_Source text_
################

WWE star Cody Rhodes is well aware that his father, “The American Dream” Dusty Rhodes, is one of the most recognized pro wrestlers on the planet.

But to the 26-year-old former Intercontinental champion, the charismatic and colorful mat icon is — and always has been — simply “Dad.”

Rhodes, who followed his famous father and older brother's footsteps into the sports entertainment field, explains that he was a mere toddler during The Dream's last big run in the business during the mid-'80s, and only has vague memories of his dad's final 1989-91 run as the polka-dot wearing “Common Man” Dusty Rhodes in WWE.

“Most of my friends that I grew up with remembered his run in WWE in the '80s and '90s with the polka dots. As much as I enjoyed that and his and Ted DiBiase's rivalry, that doesn't at all cover Florida Championship Wrestling or the NWA. It doesn't cover that in the slightest,” Rhodes said last week during a WWE jaunt in Turkey.

That era wasn't around to appreciate the legendary performer who mixed a blue-collar work ethic with a soul singer's charisma to become one of the most in-demand stars of the territory days of the 1970s and '80s.

“Most people assume my Pops was fully active and in the prime of his career, but when I was growing up he was just my dad,” says Cody, who was born one year before his father won the NWA world heavyweight title for the third time. “In my earliest memories he might have still been wrestling, but I remember him more as being executive producer for WCW.”

That's a good thing, he adds, since his dad's Atlanta-based job meant that he stayed close to home.

################

Stored entries
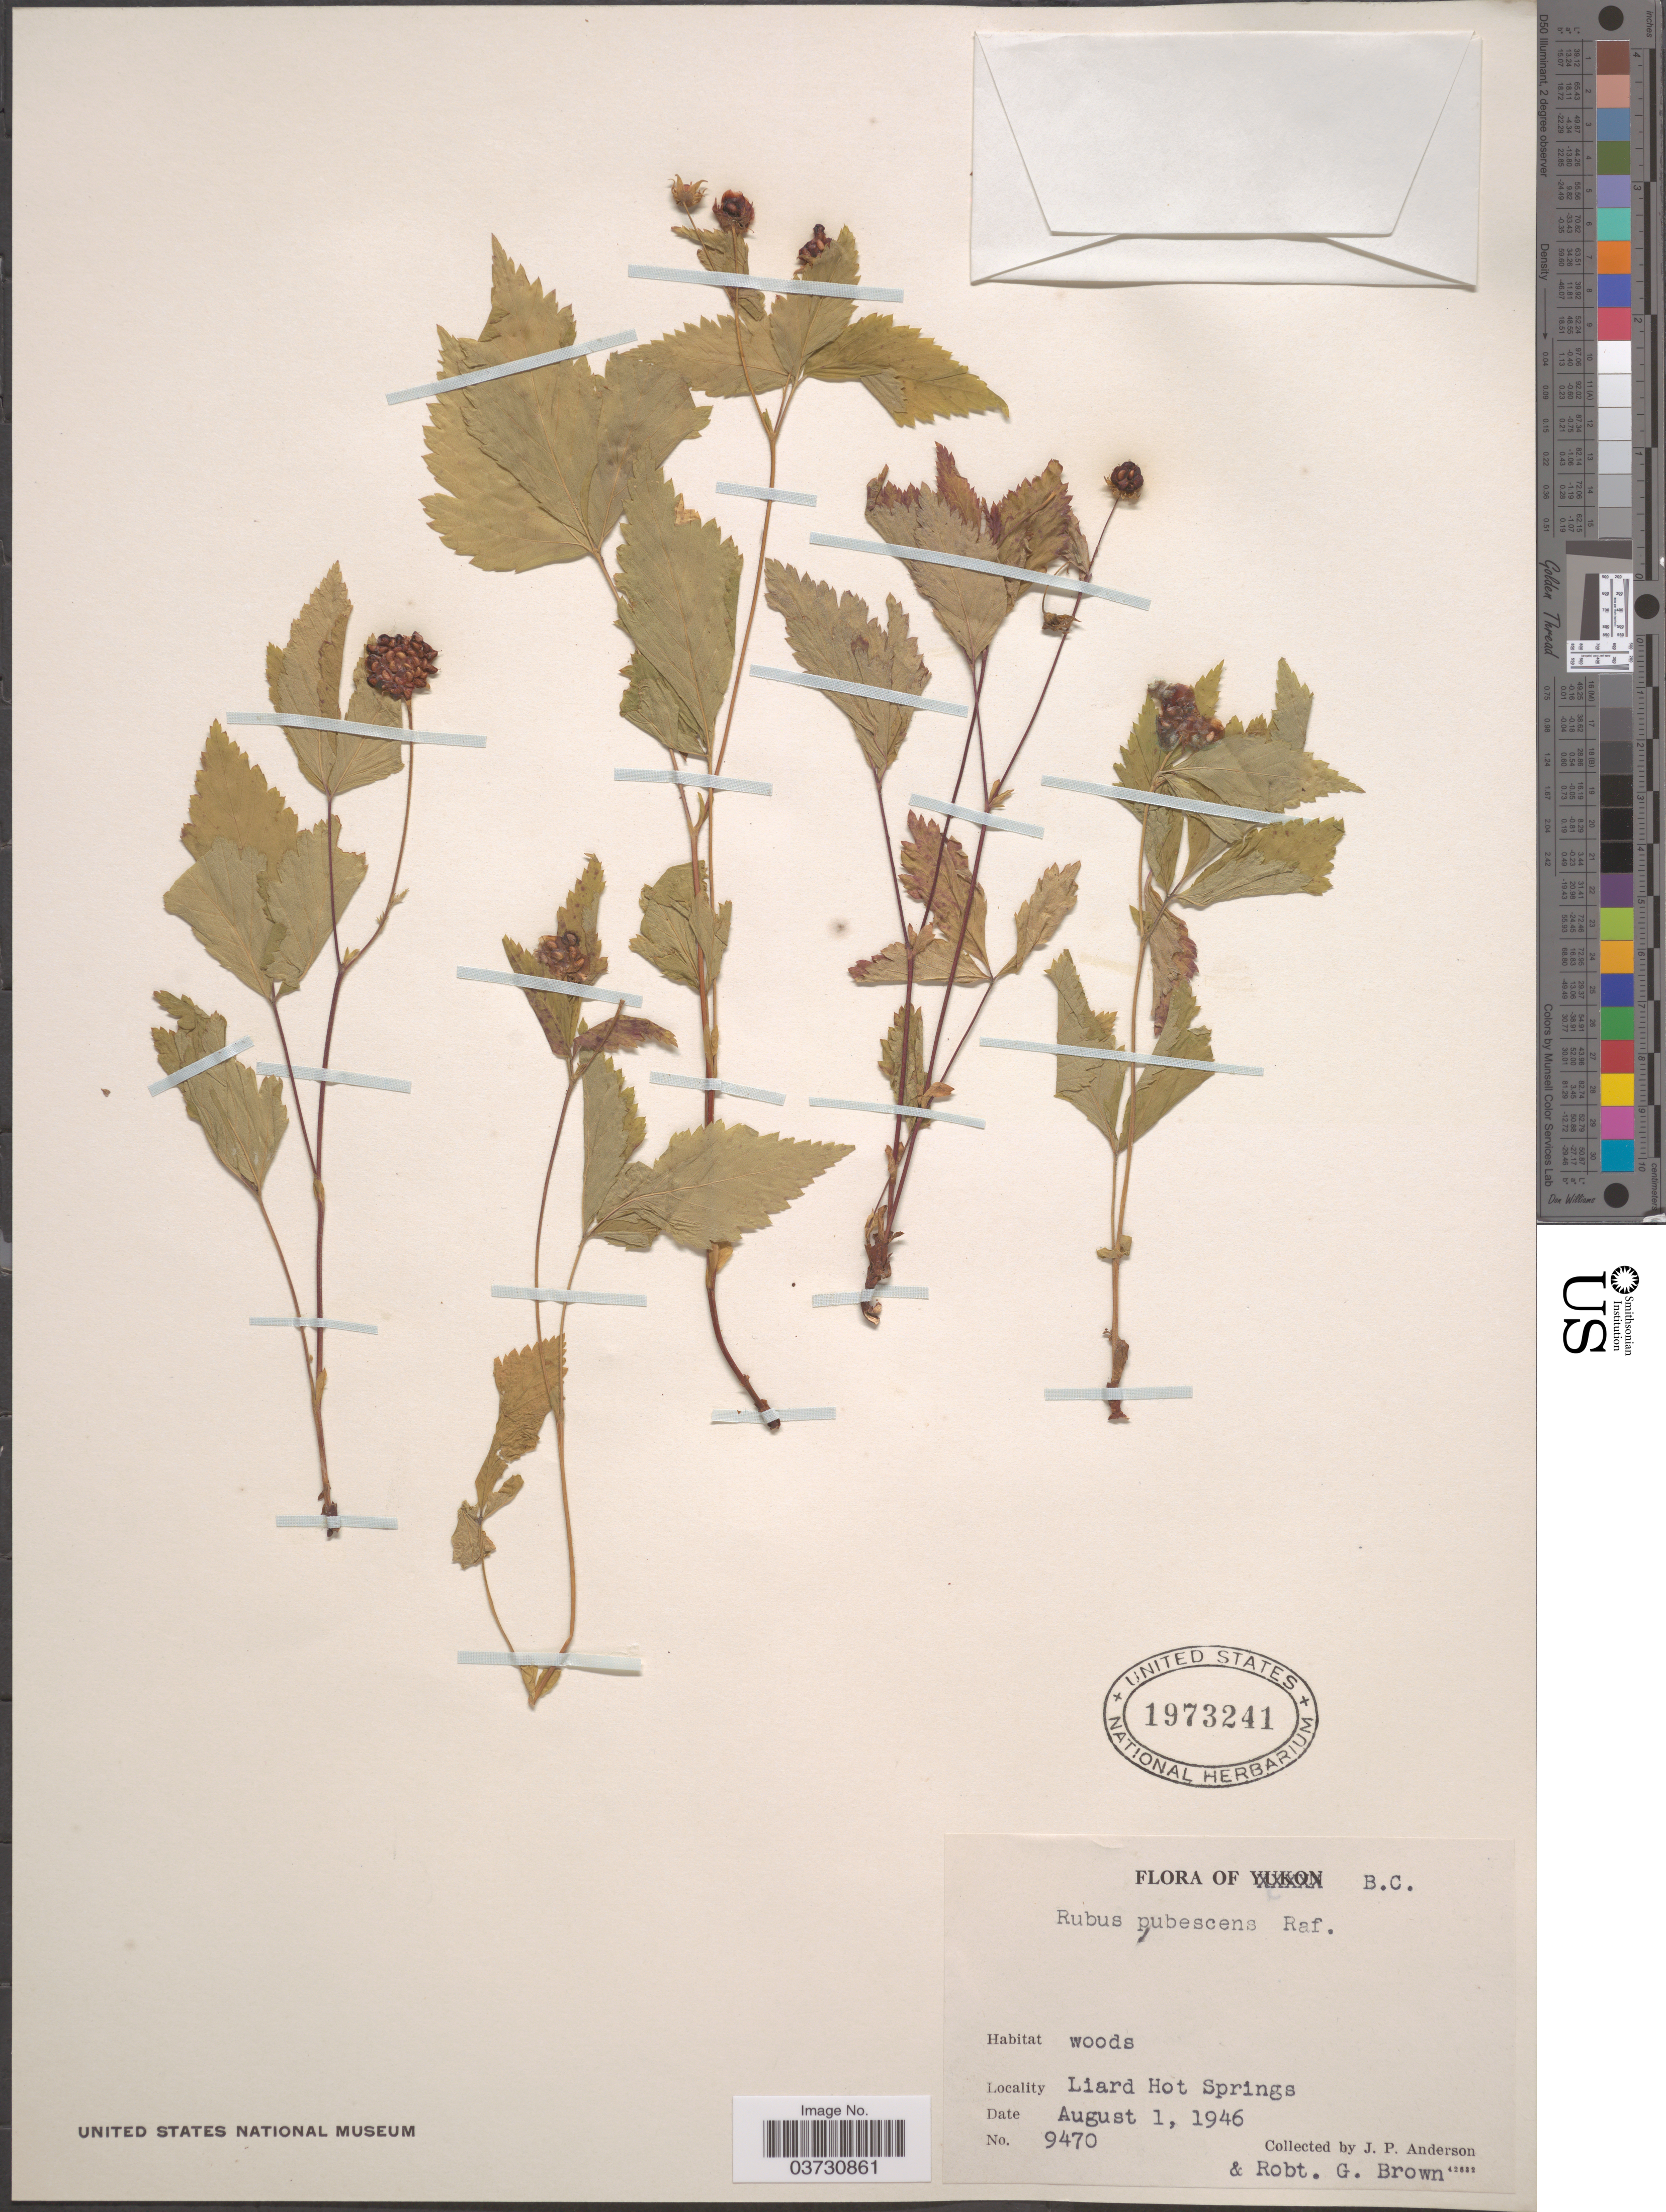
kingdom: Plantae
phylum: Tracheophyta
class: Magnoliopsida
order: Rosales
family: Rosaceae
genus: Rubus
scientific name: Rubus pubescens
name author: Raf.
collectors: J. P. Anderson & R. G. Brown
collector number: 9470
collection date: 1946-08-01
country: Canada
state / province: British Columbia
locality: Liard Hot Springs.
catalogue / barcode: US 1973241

################

_Tasks for this exercise_
A. In the article about Cody Rhodes, what role does he most remember his father holding during his childhood?
B. Carry on the article about Cody Rhodes and his father, beginning after its final sentence.

_Results_
A. He remembers his father mainly as executive producer for WCW.

B.
“He was there for everything,” says Rhodes. “He was our football coach. Everyone in Marietta, Ga., who grew up and graduated in 2004 still call him 'Coach.' I'm pretty sure they don't know he did anything else. He never missed any of my wrestling matches.”

“It took the prior generation for me to really figure out who he was,” he adds. “Talking to friends' parents and things like that gave me an understanding of just what an impact he had on the wrestling business.”

Now the youngest Rhodes (real name Runnels), who adopted his dad's ring surname, is making a name for himself in WWE where he has developed his own unique persona. It was advice he wisely heeded early in his career to avoid trying to be a version of “The American Dream.”

What the youngest Rhodes does want to do is leave his own mark on the game, and that's why he'd like nothing better than to give his dad a special Father's Day gift — by regaining the Intercontinental title from Christian at tonight's No Way Out pay-per-view.

“It still means a great deal to get a victory on TV. It means a great deal to get a victory on a pay-per-view. It would mean a great deal to win the Intercontinental title for a third time. That actually excites me. That would be a great Father's Day gift for my dad and the Rhodes family in general,” says Rhodes, who was the longest-reigning IC champion in two decades.

Ironically enough, Rhodes says his father initially pushed him away from the business, preferring that his son be a writer or an actor.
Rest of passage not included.